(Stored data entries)
* * *

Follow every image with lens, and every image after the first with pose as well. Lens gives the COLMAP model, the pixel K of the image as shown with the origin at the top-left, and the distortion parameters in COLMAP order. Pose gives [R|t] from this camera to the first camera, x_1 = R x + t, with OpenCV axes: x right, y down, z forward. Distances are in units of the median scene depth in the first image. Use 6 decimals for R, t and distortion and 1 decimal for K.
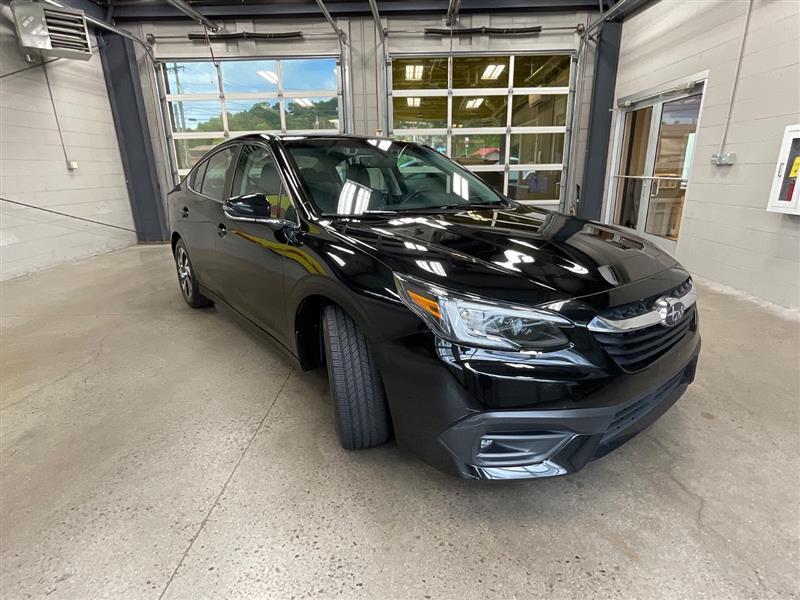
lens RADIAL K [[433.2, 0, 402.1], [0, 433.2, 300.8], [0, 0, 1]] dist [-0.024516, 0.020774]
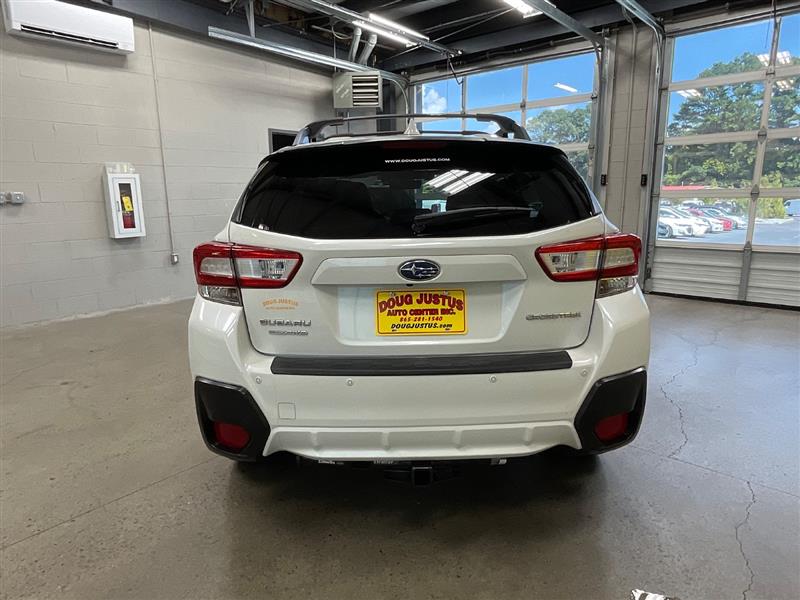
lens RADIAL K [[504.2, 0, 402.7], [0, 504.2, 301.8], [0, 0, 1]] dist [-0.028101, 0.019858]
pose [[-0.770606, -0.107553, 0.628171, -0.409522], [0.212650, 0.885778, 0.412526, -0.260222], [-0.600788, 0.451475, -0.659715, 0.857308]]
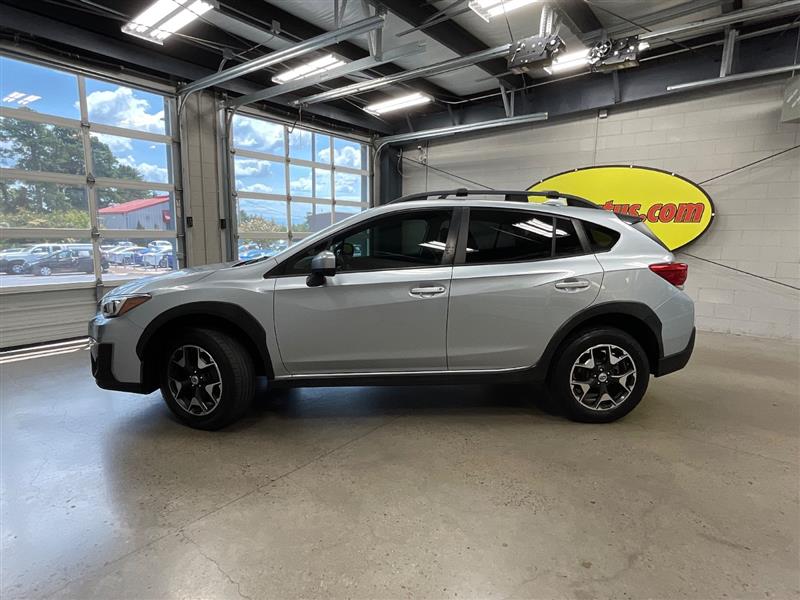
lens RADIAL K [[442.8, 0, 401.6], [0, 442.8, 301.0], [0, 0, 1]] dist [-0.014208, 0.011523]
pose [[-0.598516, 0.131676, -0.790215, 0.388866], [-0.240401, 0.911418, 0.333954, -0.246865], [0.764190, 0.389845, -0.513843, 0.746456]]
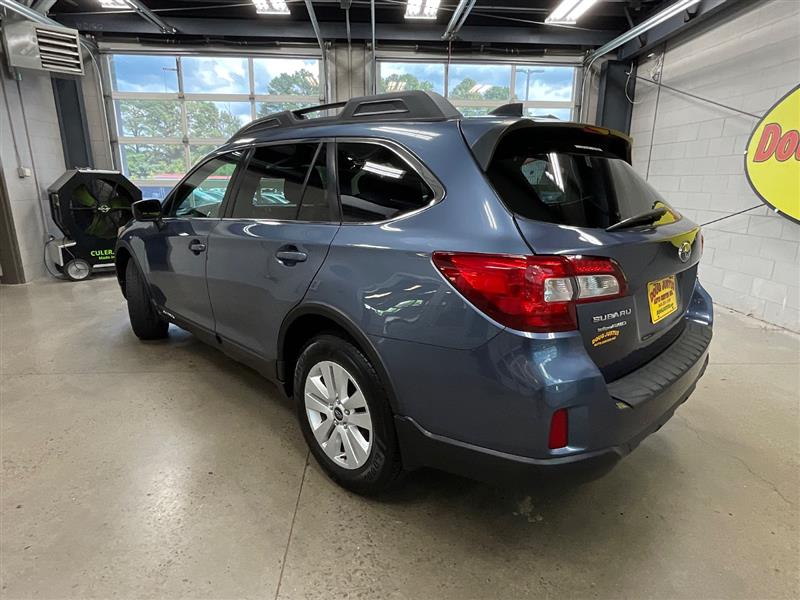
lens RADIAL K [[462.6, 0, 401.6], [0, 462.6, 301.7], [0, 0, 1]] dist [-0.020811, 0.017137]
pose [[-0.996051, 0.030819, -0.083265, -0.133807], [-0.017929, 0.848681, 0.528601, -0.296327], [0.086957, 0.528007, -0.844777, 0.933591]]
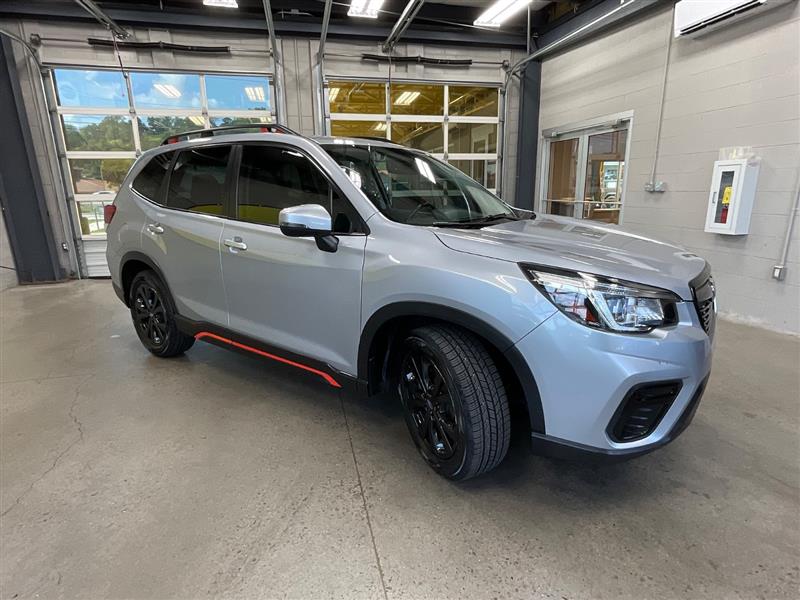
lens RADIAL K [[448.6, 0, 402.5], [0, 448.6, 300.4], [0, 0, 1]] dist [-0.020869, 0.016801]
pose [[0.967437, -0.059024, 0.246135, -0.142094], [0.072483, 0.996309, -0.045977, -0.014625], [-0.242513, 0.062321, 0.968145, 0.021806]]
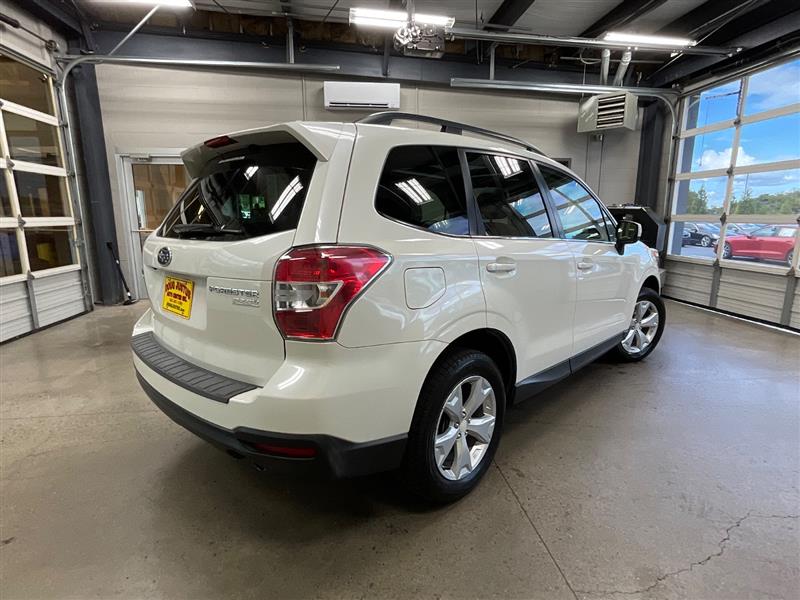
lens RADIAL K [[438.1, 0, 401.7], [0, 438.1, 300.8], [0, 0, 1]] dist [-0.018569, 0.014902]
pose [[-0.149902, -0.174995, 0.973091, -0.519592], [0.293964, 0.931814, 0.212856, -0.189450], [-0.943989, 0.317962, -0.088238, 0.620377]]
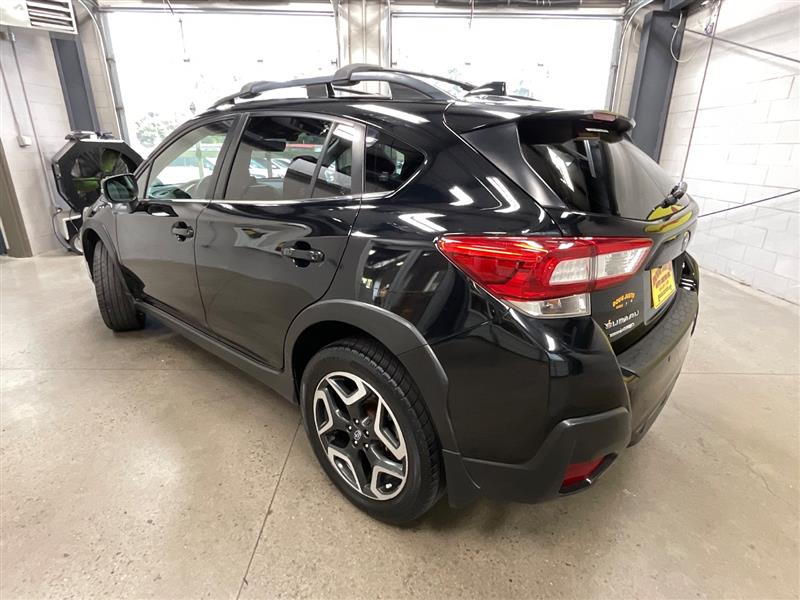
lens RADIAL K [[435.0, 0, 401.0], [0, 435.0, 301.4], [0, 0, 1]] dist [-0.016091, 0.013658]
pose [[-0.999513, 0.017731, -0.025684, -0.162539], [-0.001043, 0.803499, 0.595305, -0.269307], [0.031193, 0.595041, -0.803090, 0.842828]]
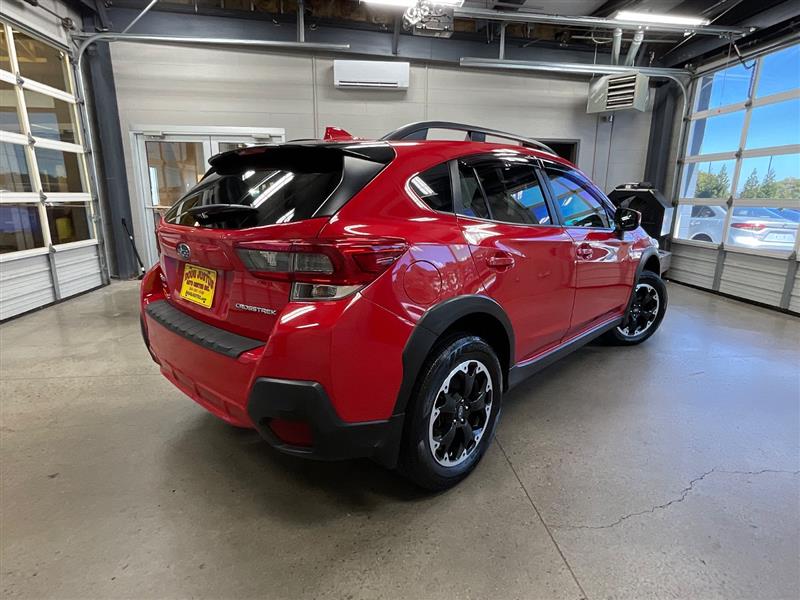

* * *

## [PROMPT]
Write out every line of the listing above word for word, from beginning to end, and omit the pictures from your answer.

## [REPLY TO THE EXERCISE]
Follow every image with lens, and every image after the first with pose as well. Lens gives the COLMAP model, the pixel K of the image as shown with the origin at the top-left, and the distortion parameters in COLMAP order. Pose gives [R|t] from this camera to the first camera, x_1 = R x + t, with OpenCV axes: x right, y down, z forward. Distances are in units of the median scene depth in the first image. Use 6 decimals for R, t and distortion and 1 decimal for K.
lens RADIAL K [[433.2, 0, 402.1], [0, 433.2, 300.8], [0, 0, 1]] dist [-0.024516, 0.020774]
lens RADIAL K [[504.2, 0, 402.7], [0, 504.2, 301.8], [0, 0, 1]] dist [-0.028101, 0.019858]
pose [[-0.770606, -0.107553, 0.628171, -0.409522], [0.212650, 0.885778, 0.412526, -0.260222], [-0.600788, 0.451475, -0.659715, 0.857308]]
lens RADIAL K [[442.8, 0, 401.6], [0, 442.8, 301.0], [0, 0, 1]] dist [-0.014208, 0.011523]
pose [[-0.598516, 0.131676, -0.790215, 0.388866], [-0.240401, 0.911418, 0.333954, -0.246865], [0.764190, 0.389845, -0.513843, 0.746456]]
lens RADIAL K [[462.6, 0, 401.6], [0, 462.6, 301.7], [0, 0, 1]] dist [-0.020811, 0.017137]
pose [[-0.996051, 0.030819, -0.083265, -0.133807], [-0.017929, 0.848681, 0.528601, -0.296327], [0.086957, 0.528007, -0.844777, 0.933591]]
lens RADIAL K [[448.6, 0, 402.5], [0, 448.6, 300.4], [0, 0, 1]] dist [-0.020869, 0.016801]
pose [[0.967437, -0.059024, 0.246135, -0.142094], [0.072483, 0.996309, -0.045977, -0.014625], [-0.242513, 0.062321, 0.968145, 0.021806]]
lens RADIAL K [[438.1, 0, 401.7], [0, 438.1, 300.8], [0, 0, 1]] dist [-0.018569, 0.014902]
pose [[-0.149902, -0.174995, 0.973091, -0.519592], [0.293964, 0.931814, 0.212856, -0.189450], [-0.943989, 0.317962, -0.088238, 0.620377]]
lens RADIAL K [[435.0, 0, 401.0], [0, 435.0, 301.4], [0, 0, 1]] dist [-0.016091, 0.013658]
pose [[-0.999513, 0.017731, -0.025684, -0.162539], [-0.001043, 0.803499, 0.595305, -0.269307], [0.031193, 0.595041, -0.803090, 0.842828]]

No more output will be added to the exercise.